Ofcom has launched an investigation into telecoms giants Three and Vodafone, to assess whether they breached EU rules on net neutrality.
The regulator said it would look into whether the two companies “throttled” internet traffic, which refers to the practice of intentionally slowing down specific types of online traffic.
Under the EU Open Internet Access Regulations, internet service providers are prohibited from blocking or slowing down traffic – a practice commonly known as net neutrality and the idea that all online traffic is treated equally.
Ofcom said it was also investigating Three over concerns it restricted tethering between devices, the practice of using a mobile phone to connect another device to the internet, and imposing restrictions on the devices in which a Sim card can be used.
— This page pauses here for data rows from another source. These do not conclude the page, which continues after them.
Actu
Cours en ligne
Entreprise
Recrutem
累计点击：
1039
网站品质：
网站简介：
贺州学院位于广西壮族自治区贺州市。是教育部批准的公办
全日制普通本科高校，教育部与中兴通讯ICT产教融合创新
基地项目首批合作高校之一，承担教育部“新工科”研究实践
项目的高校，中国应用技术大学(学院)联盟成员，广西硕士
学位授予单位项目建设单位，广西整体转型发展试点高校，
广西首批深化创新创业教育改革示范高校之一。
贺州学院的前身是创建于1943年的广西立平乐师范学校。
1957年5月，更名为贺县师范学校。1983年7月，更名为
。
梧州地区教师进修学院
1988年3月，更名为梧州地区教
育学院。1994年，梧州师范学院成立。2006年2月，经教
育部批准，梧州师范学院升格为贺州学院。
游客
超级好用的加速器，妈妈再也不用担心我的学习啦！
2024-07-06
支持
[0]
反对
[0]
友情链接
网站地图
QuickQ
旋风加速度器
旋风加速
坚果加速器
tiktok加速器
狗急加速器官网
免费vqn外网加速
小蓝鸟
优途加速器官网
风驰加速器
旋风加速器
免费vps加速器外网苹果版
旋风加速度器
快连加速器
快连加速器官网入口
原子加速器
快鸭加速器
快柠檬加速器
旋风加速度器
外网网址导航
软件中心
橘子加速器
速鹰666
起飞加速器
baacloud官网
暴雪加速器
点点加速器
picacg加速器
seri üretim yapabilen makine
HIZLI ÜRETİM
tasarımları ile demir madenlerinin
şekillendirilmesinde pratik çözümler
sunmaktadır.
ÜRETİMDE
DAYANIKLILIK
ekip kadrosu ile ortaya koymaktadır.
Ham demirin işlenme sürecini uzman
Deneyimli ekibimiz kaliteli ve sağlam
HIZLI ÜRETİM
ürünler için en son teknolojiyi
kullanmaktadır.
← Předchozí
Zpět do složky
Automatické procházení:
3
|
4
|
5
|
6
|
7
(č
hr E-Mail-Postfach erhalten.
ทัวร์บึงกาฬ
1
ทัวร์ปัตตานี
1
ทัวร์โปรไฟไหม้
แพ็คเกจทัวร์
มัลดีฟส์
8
Ofcom said it would look into the scheme’s possible throttling of particular categories of traffic, including when customers are roaming.
EU regulations say internet providers are allowed to use “reasonable” measures to manage their traffic and ensure their networks run smoothly, but strict rules are in place on transparency and how these can be used.
In response to the investigation, Vodafone denied its Passes throttled internet traffic.
“We are very disappointed with Ofcom’s decision to target Vodafone Passes,” a company spokesman said.
“Our Passes allow customers to access their favourite content without fear of running out of data or attracting out-of-bundle charges.
“Twenty-two content providers have signed up so far, ensuring Vodafone customers can enjoy the widest selection of worry-free access to content across the industry.
“Vodafone does not ‘throttle’ speeds on Vodafone Passes, either in the UK or while customers are roaming.
“The Video Pass is optimised so that all of our customers have a high quality experience when streaming content on the network.
“Optimising means making the bandwidth available that enables videos to be delivered in a faster, more efficient way, while still providing the best smartphone viewing experience, and without compromising the experience of other customers who do not use a Vodafone Pass.
“We developed Vodafone Passes in direct response to customer feedback and have provided clear information to customers about how they work.
“We will be explaining all of this to Ofcom during the course of their investigation.”
Ofcom said it was also reviewing other information gathered from its own enforcement programme and would publish a wider report, including assessments on other internet service providers, later this year.